►
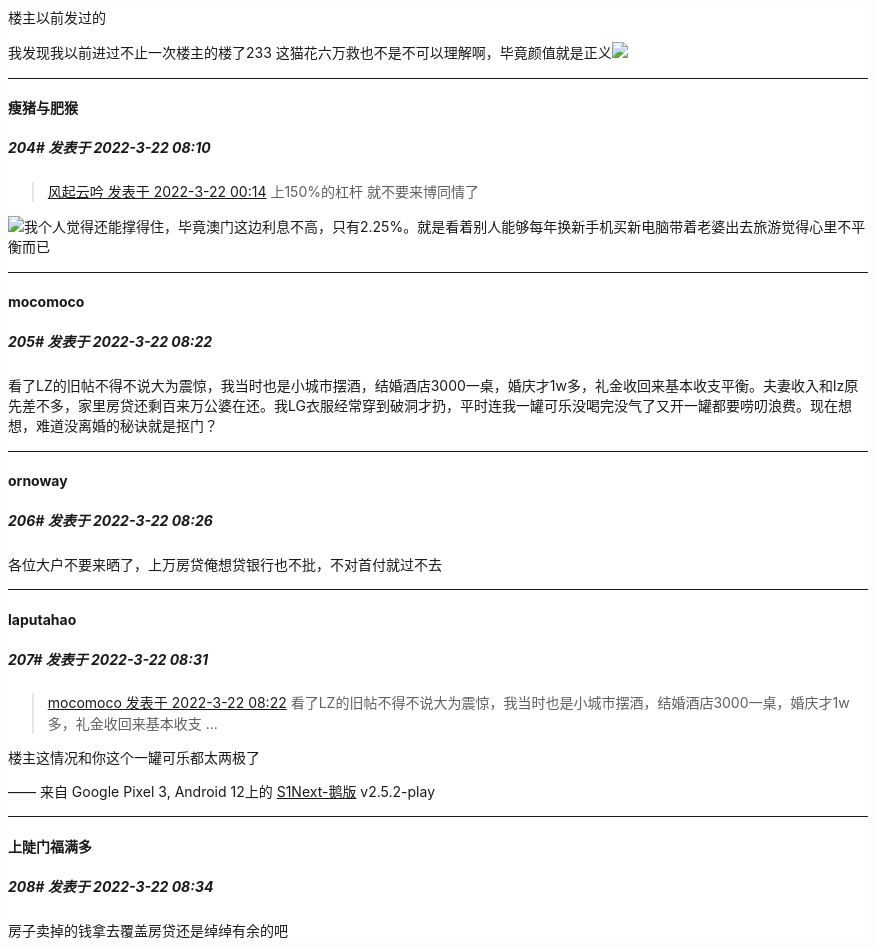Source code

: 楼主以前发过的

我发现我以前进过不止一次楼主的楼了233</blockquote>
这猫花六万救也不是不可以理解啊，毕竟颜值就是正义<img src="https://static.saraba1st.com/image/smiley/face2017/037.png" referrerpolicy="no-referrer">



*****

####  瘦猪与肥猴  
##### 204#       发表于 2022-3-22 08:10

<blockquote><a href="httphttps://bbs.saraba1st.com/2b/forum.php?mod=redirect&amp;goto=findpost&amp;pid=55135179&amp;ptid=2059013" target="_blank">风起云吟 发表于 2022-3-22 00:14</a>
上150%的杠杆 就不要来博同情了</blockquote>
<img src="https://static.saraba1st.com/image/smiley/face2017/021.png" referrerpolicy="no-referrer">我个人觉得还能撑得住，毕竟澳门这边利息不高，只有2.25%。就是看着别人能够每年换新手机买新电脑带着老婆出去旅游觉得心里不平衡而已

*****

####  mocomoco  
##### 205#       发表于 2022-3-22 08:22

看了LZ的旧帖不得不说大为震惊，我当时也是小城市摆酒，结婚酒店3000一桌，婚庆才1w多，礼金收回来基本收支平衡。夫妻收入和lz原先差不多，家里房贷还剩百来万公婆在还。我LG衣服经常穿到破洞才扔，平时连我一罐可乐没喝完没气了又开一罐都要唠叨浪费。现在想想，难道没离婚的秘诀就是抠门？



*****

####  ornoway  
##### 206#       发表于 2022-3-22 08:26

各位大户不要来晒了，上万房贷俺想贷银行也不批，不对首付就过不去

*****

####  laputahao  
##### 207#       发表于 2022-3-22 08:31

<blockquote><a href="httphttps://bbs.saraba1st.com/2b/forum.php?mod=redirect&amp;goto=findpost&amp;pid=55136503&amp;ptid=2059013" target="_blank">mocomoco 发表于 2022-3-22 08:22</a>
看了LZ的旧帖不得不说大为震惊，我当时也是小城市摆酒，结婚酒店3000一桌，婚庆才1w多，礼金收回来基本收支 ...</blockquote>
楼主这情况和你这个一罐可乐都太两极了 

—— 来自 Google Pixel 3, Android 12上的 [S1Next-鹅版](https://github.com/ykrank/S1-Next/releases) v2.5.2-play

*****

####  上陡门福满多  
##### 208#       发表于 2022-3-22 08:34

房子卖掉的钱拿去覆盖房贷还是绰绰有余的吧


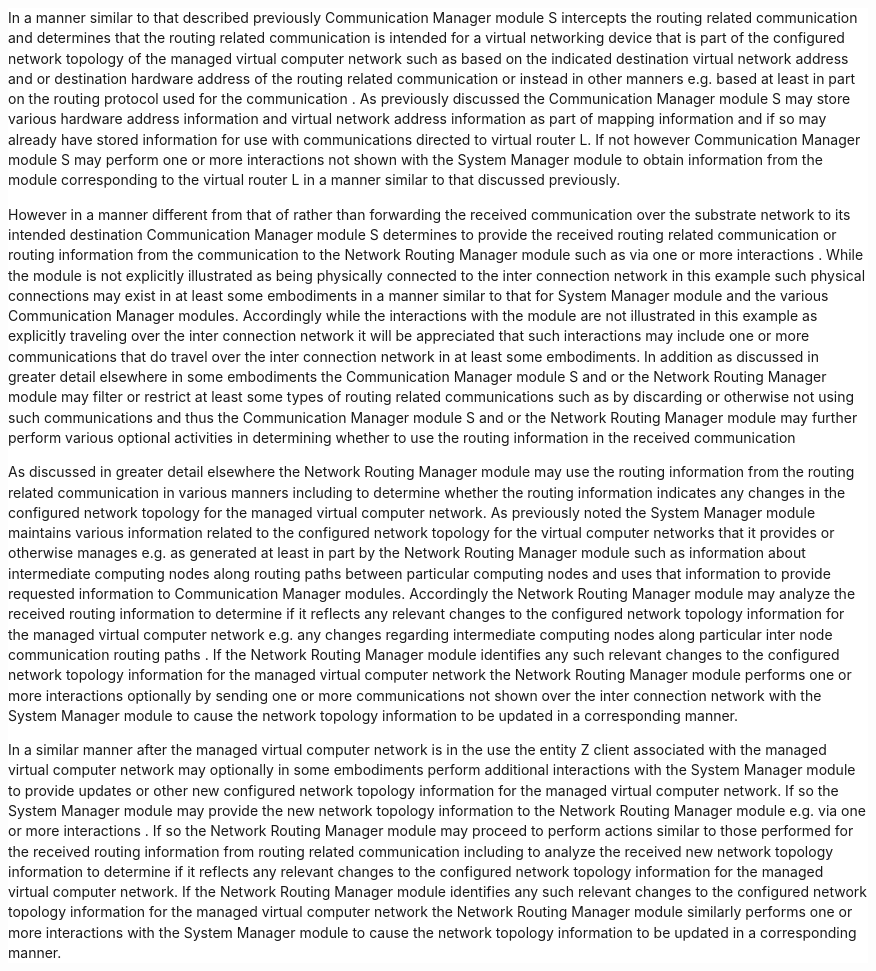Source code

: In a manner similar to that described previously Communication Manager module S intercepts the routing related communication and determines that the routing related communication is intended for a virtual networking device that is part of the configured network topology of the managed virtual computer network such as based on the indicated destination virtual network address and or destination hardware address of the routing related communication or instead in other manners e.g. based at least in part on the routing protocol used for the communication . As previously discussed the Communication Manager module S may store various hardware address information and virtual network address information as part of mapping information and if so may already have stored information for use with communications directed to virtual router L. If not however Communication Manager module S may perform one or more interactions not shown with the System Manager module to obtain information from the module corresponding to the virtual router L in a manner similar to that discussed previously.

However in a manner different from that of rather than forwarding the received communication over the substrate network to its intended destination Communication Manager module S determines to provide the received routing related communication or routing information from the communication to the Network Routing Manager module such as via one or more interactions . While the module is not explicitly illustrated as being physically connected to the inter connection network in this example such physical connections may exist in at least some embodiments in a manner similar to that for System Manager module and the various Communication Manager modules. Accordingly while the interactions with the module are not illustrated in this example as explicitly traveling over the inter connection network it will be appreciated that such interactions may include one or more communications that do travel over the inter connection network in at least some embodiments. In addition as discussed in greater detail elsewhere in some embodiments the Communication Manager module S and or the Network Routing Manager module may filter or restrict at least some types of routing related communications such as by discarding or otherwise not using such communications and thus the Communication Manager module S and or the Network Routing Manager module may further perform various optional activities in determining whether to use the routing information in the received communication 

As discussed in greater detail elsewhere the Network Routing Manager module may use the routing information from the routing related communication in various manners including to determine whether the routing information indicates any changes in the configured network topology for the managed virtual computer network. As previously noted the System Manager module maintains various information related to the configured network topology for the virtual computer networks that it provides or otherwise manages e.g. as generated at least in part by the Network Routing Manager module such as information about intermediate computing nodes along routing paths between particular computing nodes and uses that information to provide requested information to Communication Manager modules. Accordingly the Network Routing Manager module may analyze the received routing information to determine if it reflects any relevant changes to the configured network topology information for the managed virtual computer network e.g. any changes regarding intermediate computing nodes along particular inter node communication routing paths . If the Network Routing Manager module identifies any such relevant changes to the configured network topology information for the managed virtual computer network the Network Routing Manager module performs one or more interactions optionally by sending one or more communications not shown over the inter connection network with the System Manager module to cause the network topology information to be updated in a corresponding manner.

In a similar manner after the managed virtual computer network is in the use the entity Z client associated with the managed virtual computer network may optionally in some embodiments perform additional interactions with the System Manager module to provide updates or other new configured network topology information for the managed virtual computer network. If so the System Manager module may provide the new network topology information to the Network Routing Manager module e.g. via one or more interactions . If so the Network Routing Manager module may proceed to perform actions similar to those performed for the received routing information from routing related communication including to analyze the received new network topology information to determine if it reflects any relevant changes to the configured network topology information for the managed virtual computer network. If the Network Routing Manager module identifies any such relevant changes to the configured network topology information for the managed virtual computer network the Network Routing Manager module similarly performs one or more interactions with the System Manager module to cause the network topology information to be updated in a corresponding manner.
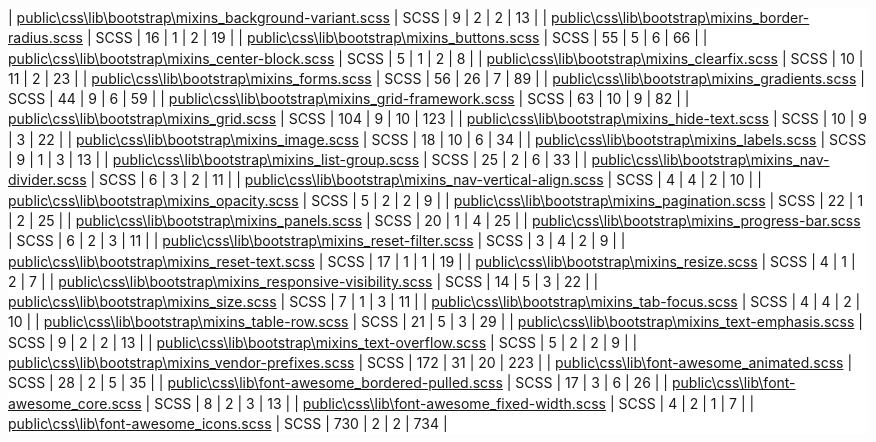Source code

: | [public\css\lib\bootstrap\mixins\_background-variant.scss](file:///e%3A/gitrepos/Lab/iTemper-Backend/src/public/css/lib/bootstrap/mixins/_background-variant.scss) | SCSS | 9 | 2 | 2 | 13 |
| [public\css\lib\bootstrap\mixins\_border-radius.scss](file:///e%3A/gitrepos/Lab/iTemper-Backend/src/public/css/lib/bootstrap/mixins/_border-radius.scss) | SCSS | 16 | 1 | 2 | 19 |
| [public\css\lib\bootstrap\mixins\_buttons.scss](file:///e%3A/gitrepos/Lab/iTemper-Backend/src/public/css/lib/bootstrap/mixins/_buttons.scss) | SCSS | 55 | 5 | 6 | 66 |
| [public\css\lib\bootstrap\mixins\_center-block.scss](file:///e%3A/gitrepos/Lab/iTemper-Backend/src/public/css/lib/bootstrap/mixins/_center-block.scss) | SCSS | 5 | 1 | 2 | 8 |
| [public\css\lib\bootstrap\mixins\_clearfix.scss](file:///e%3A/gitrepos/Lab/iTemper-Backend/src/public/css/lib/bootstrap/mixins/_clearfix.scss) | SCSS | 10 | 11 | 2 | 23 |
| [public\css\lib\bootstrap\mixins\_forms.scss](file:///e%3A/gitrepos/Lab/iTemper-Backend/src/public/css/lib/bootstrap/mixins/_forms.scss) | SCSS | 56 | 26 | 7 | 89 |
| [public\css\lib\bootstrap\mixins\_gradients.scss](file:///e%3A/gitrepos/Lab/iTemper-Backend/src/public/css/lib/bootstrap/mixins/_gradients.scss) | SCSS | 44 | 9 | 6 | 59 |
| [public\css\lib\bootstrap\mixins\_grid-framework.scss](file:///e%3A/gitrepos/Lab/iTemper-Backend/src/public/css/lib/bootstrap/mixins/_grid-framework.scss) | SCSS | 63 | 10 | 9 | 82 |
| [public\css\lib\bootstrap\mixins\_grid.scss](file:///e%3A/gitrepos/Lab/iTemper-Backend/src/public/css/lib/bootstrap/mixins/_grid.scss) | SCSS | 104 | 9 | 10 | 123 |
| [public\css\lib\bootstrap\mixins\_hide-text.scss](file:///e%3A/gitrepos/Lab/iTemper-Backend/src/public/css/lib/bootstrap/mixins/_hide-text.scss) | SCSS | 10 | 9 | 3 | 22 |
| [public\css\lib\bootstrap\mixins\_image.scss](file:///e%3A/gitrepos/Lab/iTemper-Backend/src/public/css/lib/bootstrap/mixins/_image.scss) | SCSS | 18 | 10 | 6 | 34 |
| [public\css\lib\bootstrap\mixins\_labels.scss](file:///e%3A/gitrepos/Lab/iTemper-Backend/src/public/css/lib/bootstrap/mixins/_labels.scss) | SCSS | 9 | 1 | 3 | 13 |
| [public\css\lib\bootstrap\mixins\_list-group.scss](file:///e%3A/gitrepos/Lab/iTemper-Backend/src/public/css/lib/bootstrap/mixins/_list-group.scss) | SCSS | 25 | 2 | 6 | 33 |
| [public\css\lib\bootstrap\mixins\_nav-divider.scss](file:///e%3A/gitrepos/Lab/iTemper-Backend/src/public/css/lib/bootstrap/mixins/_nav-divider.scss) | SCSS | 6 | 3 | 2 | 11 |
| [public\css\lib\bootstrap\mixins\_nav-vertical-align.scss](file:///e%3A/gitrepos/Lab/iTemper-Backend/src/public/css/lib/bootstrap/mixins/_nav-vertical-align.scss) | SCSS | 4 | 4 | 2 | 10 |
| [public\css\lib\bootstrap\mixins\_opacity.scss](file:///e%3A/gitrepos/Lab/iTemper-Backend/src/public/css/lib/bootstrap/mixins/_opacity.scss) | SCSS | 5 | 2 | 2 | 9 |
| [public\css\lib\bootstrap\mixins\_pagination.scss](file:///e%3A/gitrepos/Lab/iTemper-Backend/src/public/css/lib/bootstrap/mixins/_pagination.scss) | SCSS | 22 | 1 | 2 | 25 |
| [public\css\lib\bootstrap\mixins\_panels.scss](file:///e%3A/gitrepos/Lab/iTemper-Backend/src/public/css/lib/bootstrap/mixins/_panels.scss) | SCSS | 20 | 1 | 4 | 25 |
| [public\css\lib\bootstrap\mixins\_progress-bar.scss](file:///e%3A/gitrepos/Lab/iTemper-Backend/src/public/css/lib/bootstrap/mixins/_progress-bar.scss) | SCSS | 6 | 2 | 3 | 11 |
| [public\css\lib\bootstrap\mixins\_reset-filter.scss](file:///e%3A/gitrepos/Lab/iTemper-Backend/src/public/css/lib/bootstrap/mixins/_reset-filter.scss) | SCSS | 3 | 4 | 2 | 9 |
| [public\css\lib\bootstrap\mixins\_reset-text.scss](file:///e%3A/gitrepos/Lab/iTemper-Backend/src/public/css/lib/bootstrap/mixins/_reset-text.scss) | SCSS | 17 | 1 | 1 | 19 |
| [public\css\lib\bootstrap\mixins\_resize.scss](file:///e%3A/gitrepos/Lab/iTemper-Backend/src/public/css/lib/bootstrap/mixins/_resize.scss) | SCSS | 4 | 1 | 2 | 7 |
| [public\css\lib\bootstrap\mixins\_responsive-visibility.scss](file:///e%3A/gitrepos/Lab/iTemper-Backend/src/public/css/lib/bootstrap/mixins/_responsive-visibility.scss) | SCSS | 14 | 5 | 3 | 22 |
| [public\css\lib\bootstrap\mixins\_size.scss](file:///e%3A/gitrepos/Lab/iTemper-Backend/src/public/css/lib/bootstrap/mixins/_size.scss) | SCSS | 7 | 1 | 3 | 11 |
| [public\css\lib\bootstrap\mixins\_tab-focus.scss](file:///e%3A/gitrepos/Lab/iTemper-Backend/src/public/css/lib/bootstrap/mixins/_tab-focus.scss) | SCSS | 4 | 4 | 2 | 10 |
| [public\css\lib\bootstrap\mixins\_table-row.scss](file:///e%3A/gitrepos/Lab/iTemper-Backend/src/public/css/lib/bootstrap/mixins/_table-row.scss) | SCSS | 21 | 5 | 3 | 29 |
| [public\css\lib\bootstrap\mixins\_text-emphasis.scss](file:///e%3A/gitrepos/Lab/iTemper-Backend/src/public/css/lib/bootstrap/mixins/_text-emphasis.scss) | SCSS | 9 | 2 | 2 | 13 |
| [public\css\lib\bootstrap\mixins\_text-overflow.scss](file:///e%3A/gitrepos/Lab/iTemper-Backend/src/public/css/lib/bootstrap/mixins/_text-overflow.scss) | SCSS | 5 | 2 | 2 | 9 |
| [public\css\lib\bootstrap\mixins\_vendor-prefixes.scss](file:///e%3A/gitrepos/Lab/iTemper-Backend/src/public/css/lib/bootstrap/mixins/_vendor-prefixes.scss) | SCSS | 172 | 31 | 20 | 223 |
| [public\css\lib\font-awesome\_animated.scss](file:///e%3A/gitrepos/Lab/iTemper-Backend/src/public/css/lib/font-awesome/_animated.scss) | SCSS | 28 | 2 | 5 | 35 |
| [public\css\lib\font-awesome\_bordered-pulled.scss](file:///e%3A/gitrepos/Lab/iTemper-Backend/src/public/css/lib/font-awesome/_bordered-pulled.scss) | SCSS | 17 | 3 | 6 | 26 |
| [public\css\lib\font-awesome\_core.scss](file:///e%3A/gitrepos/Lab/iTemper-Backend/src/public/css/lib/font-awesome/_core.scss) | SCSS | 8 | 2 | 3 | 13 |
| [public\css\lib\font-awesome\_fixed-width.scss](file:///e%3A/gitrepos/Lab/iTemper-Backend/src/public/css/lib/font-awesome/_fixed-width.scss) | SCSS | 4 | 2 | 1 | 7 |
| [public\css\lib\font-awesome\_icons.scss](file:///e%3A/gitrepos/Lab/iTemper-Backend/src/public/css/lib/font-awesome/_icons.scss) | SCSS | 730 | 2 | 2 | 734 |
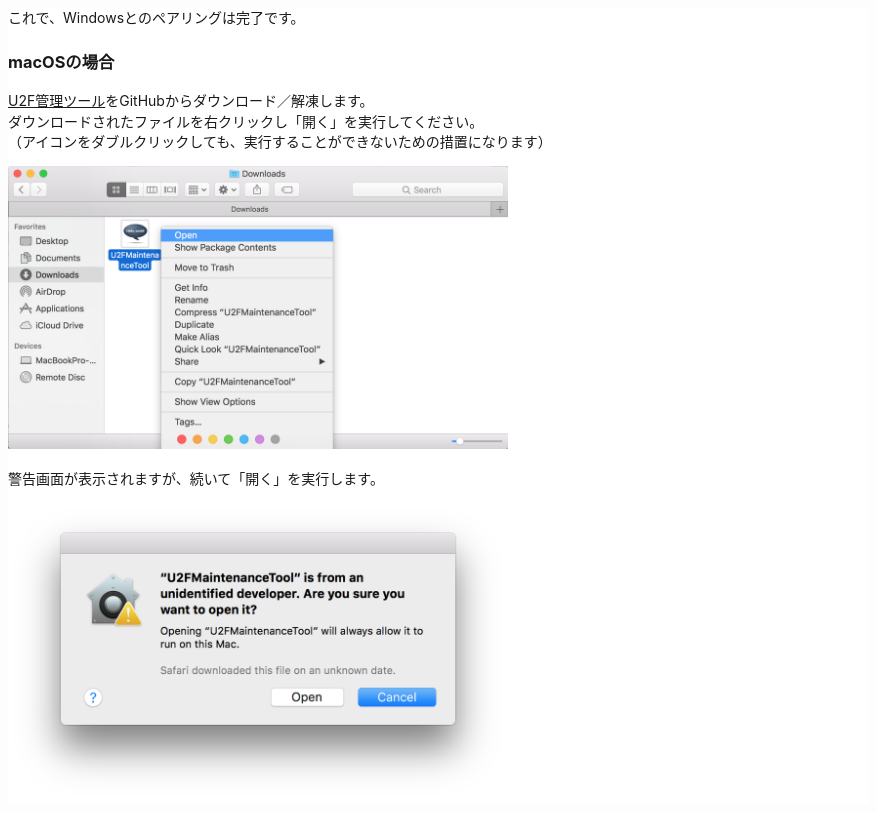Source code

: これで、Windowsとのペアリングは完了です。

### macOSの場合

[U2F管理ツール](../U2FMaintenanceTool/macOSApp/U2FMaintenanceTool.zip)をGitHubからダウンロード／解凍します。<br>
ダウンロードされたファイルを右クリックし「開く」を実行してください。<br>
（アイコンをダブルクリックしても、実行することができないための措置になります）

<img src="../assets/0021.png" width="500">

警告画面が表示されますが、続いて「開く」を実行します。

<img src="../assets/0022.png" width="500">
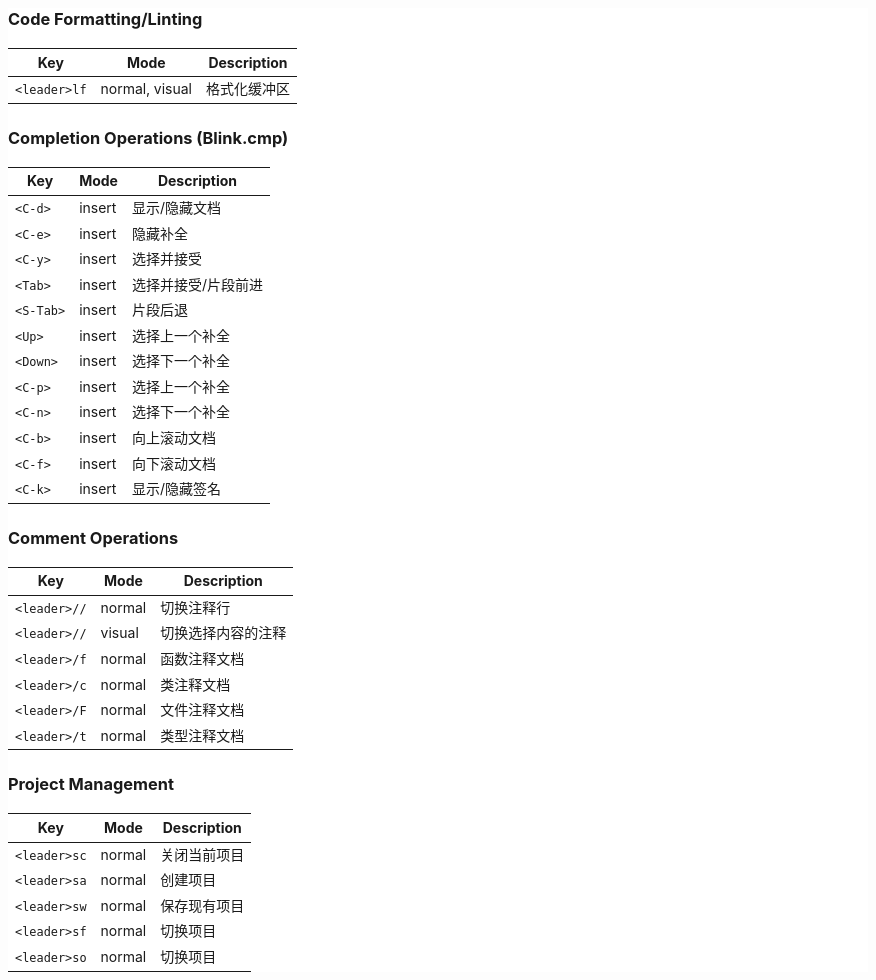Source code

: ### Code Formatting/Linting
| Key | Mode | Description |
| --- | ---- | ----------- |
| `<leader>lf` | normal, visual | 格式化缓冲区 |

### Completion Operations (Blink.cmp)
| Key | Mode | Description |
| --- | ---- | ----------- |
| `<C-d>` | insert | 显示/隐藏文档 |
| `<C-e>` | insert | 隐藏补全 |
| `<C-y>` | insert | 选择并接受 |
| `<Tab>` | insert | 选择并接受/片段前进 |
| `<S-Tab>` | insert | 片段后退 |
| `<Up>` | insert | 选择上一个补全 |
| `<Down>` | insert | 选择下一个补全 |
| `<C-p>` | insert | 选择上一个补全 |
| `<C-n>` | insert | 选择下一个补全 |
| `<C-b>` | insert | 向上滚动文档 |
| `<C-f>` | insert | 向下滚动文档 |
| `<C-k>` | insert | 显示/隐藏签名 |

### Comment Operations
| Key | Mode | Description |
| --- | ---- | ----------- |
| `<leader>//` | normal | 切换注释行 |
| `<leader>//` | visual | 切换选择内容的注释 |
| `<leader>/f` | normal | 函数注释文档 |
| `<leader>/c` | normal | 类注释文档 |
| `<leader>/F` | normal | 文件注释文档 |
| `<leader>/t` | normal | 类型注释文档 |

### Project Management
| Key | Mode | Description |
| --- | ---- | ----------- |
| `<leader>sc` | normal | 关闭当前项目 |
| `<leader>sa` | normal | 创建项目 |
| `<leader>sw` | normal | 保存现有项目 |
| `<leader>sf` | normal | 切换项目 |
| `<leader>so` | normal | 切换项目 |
◄
Aim of the exercise: Each line above from the one containing "SCSS | 4 | 2" through the one containing "normal | 切换注释行 |" is to be returned verbatim. Nothing else, and no pictures.

Response below:
| [public\css\lib\font-awesome\_fixed-width.scss](file:///e%3A/gitrepos/Lab/iTemper-Backend/src/public/css/lib/font-awesome/_fixed-width.scss) | SCSS | 4 | 2 | 1 | 7 |
| [public\css\lib\font-awesome\_icons.scss](file:///e%3A/gitrepos/Lab/iTemper-Backend/src/public/css/lib/font-awesome/_icons.scss) | SCSS | 730 | 2 | 2 | 734 |
Source code

: これで、Windowsとのペアリングは完了です。

### macOSの場合

[U2F管理ツール](../U2FMaintenanceTool/macOSApp/U2FMaintenanceTool.zip)をGitHubからダウンロード／解凍します。<br>
ダウンロードされたファイルを右クリックし「開く」を実行してください。<br>
（アイコンをダブルクリックしても、実行することができないための措置になります）

<img src="../assets/0021.png" width="500">

警告画面が表示されますが、続いて「開く」を実行します。

<img src="../assets/0022.png" width="500">
Source code

: ### Code Formatting/Linting
| Key | Mode | Description |
| --- | ---- | ----------- |
| `<leader>lf` | normal, visual | 格式化缓冲区 |

### Completion Operations (Blink.cmp)
| Key | Mode | Description |
| --- | ---- | ----------- |
| `<C-d>` | insert | 显示/隐藏文档 |
| `<C-e>` | insert | 隐藏补全 |
| `<C-y>` | insert | 选择并接受 |
| `<Tab>` | insert | 选择并接受/片段前进 |
| `<S-Tab>` | insert | 片段后退 |
| `<Up>` | insert | 选择上一个补全 |
| `<Down>` | insert | 选择下一个补全 |
| `<C-p>` | insert | 选择上一个补全 |
| `<C-n>` | insert | 选择下一个补全 |
| `<C-b>` | insert | 向上滚动文档 |
| `<C-f>` | insert | 向下滚动文档 |
| `<C-k>` | insert | 显示/隐藏签名 |

### Comment Operations
| Key | Mode | Description |
| --- | ---- | ----------- |
| `<leader>//` | normal | 切换注释行 |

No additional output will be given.